Below are some records; return each one exactly as written.

*** GIVEN RECORDS ***

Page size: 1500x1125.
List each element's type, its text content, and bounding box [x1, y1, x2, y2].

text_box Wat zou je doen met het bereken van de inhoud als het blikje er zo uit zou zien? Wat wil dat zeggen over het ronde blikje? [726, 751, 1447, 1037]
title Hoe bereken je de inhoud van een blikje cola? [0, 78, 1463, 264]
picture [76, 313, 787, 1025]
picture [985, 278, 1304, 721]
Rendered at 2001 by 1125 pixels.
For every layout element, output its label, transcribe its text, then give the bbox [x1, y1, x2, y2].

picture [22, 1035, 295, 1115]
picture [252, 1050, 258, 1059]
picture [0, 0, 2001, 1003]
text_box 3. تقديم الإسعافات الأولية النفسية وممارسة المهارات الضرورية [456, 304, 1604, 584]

***

SOLUTION BELOW >>
Page size: 1500x1125.
List each element's type, its text content, and bounding box [x1, y1, x2, y2].

text_box Wat zou je doen met het bereken van de inhoud als het blikje er zo uit zou zien? Wat wil dat zeggen over het ronde blikje? [726, 751, 1447, 1037]
title Hoe bereken je de inhoud van een blikje cola? [0, 78, 1463, 264]
picture [76, 313, 787, 1025]
picture [985, 278, 1304, 721]
Rendered at 2001 by 1125 pixels.
For every layout element, output its label, transcribe its text, then give the bbox [x1, y1, x2, y2].

picture [22, 1035, 295, 1115]
picture [252, 1050, 258, 1059]
picture [0, 0, 2001, 1003]
text_box 3. تقديم الإسعافات الأولية النفسية وممارسة المهارات الضرورية [456, 304, 1604, 584]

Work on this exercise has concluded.